Livestream Shopping Is Huge In China — Will It Fly Elsewhere?

Streaming video channels of people shopping has been booming in China, and is beginning to win over customers abroad as a cheap and cheerful way of selling products to millions of consumers glued to the screen.

A A female volunteer promotes spring tea products via on-line live streaming on a pretty mountain surrounded by tea plants.

In Beijing, selling spring tea products via on-line live streaming.

Xinhua / ZUMA
Gwendolyn Ledger

SANTIAGOTikTok, owned by Chinese tech firm ByteDance, has spent more than $500 million to break into online retailing. The app, best known for its short, comical videos, launched TikTok Shop in August, aiming to sell Chinese products in the U.S. and compete with other Chinese firms like Shein and Temu.

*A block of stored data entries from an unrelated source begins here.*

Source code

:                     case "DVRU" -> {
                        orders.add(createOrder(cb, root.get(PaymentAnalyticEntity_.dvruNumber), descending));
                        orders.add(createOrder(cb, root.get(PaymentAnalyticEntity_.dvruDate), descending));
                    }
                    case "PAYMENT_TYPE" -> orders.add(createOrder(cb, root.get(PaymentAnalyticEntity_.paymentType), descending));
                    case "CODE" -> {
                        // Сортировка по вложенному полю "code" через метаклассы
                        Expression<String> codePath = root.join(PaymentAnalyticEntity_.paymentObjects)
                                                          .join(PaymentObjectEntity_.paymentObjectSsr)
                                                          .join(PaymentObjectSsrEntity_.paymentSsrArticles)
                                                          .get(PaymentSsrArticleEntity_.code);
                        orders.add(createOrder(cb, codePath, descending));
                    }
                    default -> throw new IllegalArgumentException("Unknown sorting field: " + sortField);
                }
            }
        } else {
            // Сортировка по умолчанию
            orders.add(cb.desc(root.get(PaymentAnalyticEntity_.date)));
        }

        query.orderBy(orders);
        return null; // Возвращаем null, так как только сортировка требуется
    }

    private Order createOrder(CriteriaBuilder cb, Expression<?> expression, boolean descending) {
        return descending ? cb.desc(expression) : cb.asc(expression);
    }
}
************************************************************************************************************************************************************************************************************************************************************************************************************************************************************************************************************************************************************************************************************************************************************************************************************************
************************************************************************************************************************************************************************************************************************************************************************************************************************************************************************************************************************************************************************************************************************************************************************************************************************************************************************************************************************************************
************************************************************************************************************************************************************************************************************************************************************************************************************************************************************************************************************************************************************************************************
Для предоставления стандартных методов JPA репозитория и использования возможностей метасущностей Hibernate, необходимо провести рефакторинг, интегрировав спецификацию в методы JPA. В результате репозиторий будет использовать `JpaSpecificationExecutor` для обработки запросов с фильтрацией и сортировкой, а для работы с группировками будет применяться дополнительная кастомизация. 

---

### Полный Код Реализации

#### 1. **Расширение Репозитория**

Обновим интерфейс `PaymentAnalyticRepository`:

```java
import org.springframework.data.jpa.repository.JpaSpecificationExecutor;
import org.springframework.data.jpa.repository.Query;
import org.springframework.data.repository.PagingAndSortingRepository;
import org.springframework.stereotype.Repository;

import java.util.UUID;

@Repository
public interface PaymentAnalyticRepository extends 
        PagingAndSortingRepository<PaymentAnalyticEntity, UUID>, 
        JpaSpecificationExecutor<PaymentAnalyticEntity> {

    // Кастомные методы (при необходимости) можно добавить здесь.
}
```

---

Tik Tok Shop will have three sections, including a live or livestream shopping channel, allowing users to buy while watching influencers promote a product.

This choice was strategic: in the past year, live shopping has become a significant trend in online retailing both in the U.S. and Latin America. While still an evolving technology, in principle, it promises good returns and lower costs.

Chilean Carlos O'Rian Herrera, co-founder of Fira Onlive, an online sales consultancy, told América Economía that live shopping has a much higher catchment rate than standard website retailing. If traditional e-commerce has a rate of one or two purchases per 100 visits to your site, live shopping can hike the ratio to 19%.

Live shopping has thrived in China and the recent purchases of shopping platforms in some Latin American countries suggests firms are taking an interest. In the United States, live shopping generated some $20 billion in sales revenues in 2022, according to consultants McKinsey. This constituted 2% of all online sales, but the firm believes the ratio may become 20% by 2026.